Digitizing CPT Plot

OpenCV | Data extraction by computer vision

Whether you are stumped over “how to deal with this CPT report” or are intimidated by “the lack of data,” “no budget for extra field work,” or the tedious hand scaling task among other issues, you may have come to the right place. In an attempt to make PDF data accessible for other purposes, I started a Python program using the computer vision libraries to extract data from the pixelated pages. My motivation was simple: to make my life processing data, especially historical CPT data, easier.

CPT data presented in the reports are typically not released to owners and end users.

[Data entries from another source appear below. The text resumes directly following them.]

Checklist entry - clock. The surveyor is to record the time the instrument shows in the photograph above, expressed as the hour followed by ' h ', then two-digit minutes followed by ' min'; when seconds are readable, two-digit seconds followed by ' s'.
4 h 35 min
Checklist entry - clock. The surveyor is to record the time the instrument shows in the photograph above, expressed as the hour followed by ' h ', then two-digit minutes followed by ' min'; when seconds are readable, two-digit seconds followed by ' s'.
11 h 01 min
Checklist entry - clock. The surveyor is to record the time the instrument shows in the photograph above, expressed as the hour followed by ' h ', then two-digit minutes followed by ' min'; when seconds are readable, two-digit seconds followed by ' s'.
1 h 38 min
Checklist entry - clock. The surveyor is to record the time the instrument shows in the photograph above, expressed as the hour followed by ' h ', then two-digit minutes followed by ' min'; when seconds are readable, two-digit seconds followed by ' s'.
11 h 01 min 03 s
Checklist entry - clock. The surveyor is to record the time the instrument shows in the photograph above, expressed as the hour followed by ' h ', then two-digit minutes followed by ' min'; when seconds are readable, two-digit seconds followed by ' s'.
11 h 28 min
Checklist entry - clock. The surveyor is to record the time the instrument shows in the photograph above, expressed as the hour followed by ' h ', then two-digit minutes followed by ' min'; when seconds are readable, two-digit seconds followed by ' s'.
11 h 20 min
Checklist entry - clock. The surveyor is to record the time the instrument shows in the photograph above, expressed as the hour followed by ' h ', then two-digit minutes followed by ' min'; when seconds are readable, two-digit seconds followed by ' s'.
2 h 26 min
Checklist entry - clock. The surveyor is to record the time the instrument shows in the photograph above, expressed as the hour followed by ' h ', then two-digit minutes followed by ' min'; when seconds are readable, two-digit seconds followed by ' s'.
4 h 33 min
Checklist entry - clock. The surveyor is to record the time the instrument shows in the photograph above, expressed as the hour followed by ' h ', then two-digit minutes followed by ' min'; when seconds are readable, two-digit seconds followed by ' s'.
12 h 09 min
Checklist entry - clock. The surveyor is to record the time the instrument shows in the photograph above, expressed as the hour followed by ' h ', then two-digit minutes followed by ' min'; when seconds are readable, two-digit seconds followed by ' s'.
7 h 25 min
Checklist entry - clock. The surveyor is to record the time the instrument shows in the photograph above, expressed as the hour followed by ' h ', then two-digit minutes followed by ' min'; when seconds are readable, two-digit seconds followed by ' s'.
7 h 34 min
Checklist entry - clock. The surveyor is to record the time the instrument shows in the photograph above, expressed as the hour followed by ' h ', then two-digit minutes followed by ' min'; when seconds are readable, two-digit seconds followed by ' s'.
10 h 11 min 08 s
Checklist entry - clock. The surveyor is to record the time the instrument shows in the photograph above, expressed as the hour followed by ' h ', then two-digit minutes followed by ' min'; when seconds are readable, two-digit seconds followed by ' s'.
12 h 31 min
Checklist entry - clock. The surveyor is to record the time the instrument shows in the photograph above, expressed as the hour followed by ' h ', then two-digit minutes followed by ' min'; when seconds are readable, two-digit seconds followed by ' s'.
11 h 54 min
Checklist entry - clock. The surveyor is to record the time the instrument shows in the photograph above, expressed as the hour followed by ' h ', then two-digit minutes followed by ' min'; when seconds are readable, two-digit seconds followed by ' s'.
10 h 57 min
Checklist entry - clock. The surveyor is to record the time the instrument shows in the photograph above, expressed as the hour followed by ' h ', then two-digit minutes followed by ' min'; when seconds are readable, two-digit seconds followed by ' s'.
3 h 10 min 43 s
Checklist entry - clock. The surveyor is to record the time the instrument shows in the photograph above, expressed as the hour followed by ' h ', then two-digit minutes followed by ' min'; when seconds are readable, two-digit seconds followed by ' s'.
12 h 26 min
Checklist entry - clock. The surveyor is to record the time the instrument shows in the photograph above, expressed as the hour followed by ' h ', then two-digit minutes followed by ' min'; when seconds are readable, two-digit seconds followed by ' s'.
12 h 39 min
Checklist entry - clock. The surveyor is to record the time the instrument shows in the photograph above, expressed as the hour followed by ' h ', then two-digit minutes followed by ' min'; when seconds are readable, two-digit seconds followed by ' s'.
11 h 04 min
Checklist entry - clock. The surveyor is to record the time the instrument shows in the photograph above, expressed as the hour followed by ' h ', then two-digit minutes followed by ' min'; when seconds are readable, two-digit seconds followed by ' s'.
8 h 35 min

Extracting the data involves a number of imaging techniques, including thresholding, color filtering, and noise reduction, to trace the data line. Once the desired data line is traced, it is then scaled to the input scales. Figure 1 below presents an example CPT tip stress plot. The left figure is the original figure as included in reports with OTSU threshold applied, and the center and right figures present extracted features with different processing methods, overlying the original plot. It becomes evident that various processing methods return distinct features, which highly dictates the extraction accuracy. For example, data coverage in the right figure (method 2) is greater than the center figure (method 1). However, it does a worse job in capturing abrupt features (i.e., spike in tip stress).

Figure 1. (Left) Image thresholding; and (Center and Right) Extracted features with method 1 and 2, respectively. Underlying gray line is the original data plot.

Plotting the actual data against the extracted data is a direct way to evaluate the linearity of two datasets. Furthermore, Pearson correlation analysis yields a result of r = .980, p = .000, indicating that both data are strongly correlated and statistically significant. Although this digitizing tool is not perfect, the output data, including tip stress (qt), sleeve friction (fs), and pore pressure (u), are around 5% error or less for use in analysis or design. As of now, the program is limited to PDFs and software-generated images. Further improvements in the development of distorted and scanned CPT plots, and better data capturing are under process.

Figure 2. Comparison of actual data and extracted data using arithmetic scale.

Last update: 10/2023